在 pandas 中查找前一个交易日非常慢
Finding previous trading day in pandas is very slow
我有这个df
data1_txt = """
date
7/8/2021
7/6/2021
6/29/2021
"""
我需要获取前一个交易日。我设法用 pandas_market_calendars
python 包来做到这一点。这是我的全部代码
import io
import pandas_market_calendars as mcal
from pandas.tseries.offsets import CustomBusinessDay
import datetime
import pandas as pd
data1_txt = """
date
7/8/2021
7/6/2021
6/29/2021
"""
df = pd.read_fwf(io.StringIO(data1_txt))
df['date'] = pd.to_datetime(df['date'])
nyse = mcal.get_calendar('NYSE')
holidays = nyse.holidays()
holidays = list(holidays.holidays)
US_BUSINESS_DAY = CustomBusinessDay(holidays=holidays)
df['date_prev'] = df['date'] - 1 * US_BUSINESS_DAY
代码完成了工作。
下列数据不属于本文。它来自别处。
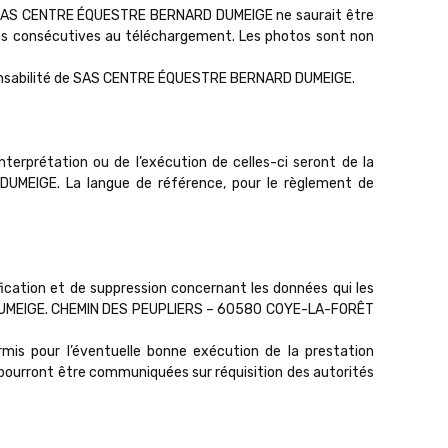
nce, SAS CENTRE ÉQUESTRE BERNARD DUMEIGE ne saurait être
ées consécutives au téléchargement. Les photos sont non
responsabilité de SAS CENTRE ÉQUESTRE BERNARD DUMEIGE.
interprétation ou de l’exécution de celles-ci seront de la
UMEIGE. La langue de référence, pour le règlement de
dification et de suppression concernant les données qui les
D DUMEIGE. CHEMIN DES PEUPLIERS – 60580 COYE-LA-FORÊT
rmis pour l’éventuelle bonne exécution de la prestation
 pourront être communiquées sur réquisition des autorités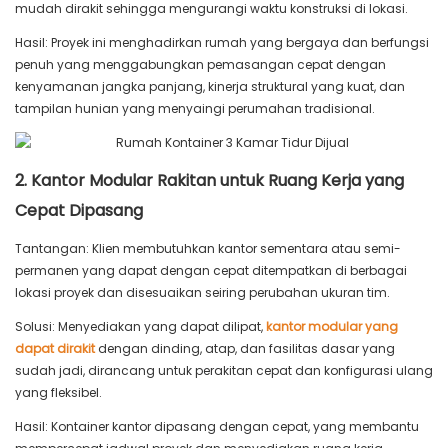
mudah dirakit sehingga mengurangi waktu konstruksi di lokasi.
Hasil: Proyek ini menghadirkan rumah yang bergaya dan berfungsi
penuh yang menggabungkan pemasangan cepat dengan
kenyamanan jangka panjang, kinerja struktural yang kuat, dan
tampilan hunian yang menyaingi perumahan tradisional.
2. Kantor Modular Rakitan untuk Ruang Kerja yang
Cepat Dipasang
Tantangan: Klien membutuhkan kantor sementara atau semi-
permanen yang dapat dengan cepat ditempatkan di berbagai
lokasi proyek dan disesuaikan seiring perubahan ukuran tim.
Solusi: Menyediakan yang dapat dilipat,
kantor modular yang
dapat dirakit
dengan dinding, atap, dan fasilitas dasar yang
sudah jadi, dirancang untuk perakitan cepat dan konfigurasi ulang
yang fleksibel.
Hasil: Kontainer kantor dipasang dengan cepat, yang membantu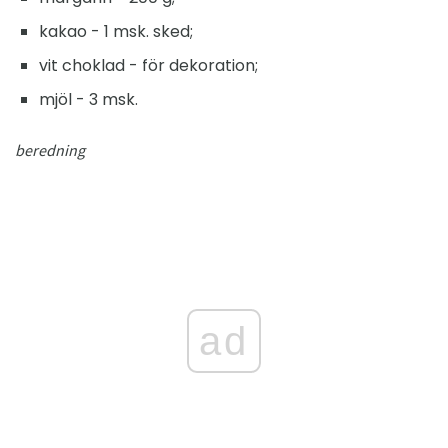
kakao - 1 msk. sked;
vit choklad - för dekoration;
mjöl - 3 msk.
beredning
ad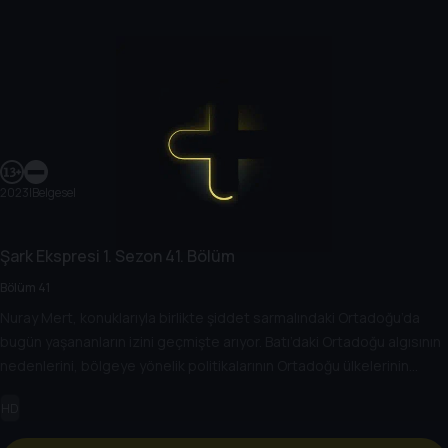
2023
|
Belgesel
Şark Ekspresi
1. Sezon
41. Bölüm
Bölüm 41
Nuray Mert, konuklarıyla birlikte şiddet sarmalındaki Ortadoğu’da
bugün yaşananların izini geçmişte arıyor. Batı’daki Ortadoğu algısının
nedenlerini, bölgeye yönelik politikalarının Ortadoğu ülkelerinin
rejimlerine, halklarına, gelişimlerine etkisini değerlendiriyor.
HD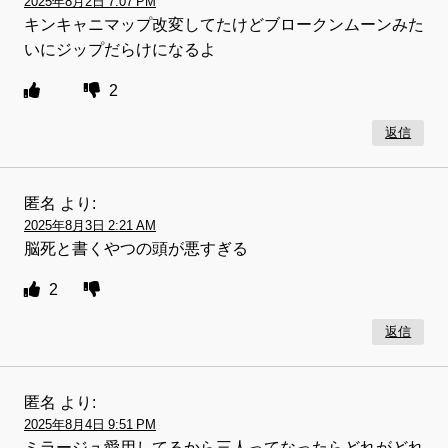
2025年8月2日 7:07 PM
キンキャニマップ改変してたけどブロークンムーンみた
いにジップだらけになるよ
2
返信
匿名
より:
2025年8月3日 2:21 AM
脳死と書くやつの頭が悪すぎる
2
返信
匿名
より:
2025年8月4日 9:51 PM
ミラージュ愛用してるから三人ってなったらどれがどれ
但是对于大型数据集,这个过程非常缓慢。是否有可能以某种方式提高代码速度?
P.S。当我 运行 代码 python 给我这个警告时:
PerformanceWarning: Non-vectorized DateOffset being applied to Series or DatetimeIndex
warnings.warn(
其实我找到了一个方法,它利用了np.busday_offset
def other(df):
nyse = mcal.get_calendar('NYSE')
holidays = nyse.holidays().holidays
# check out the docs for how to adjust roll to your preference
result = np.busday_offset(df["date"].values.astype('datetime64[D]'),
[-1], roll= "forward", weekmask= "1111100", holidays= holidays)
return result
在创建一个包含 10,000 行随机日期的 df 并将其传递给您的 other
函数之后。速度从
Stat(s) for 10 execution(s) of yours:
mean: 893.01282 ms
median: 883.1989 ms
stdv: 83.3837 ms
max: 1134.7835 ms
min: 760.0869 ms
至:
Stat(s) for 10 execution(s) of other:
mean: 278.60783 ms
median: 274.44165 ms
stdv: 27.9785 ms
max: 330.3079 ms
min: 235.4329 ms
并使用您的代码:
data1_txt = """
date
7/8/2021
7/6/2021
6/29/2021
"""
df = pd.read_fwf(io.StringIO(data1_txt))
df['date'] = pd.to_datetime(df['date'])
def yours(df):
nyse = mcal.get_calendar('NYSE')
holidays = nyse.holidays()
holidays = list(holidays.holidays)
US_BUSINESS_DAY = CustomBusinessDay(holidays=holidays)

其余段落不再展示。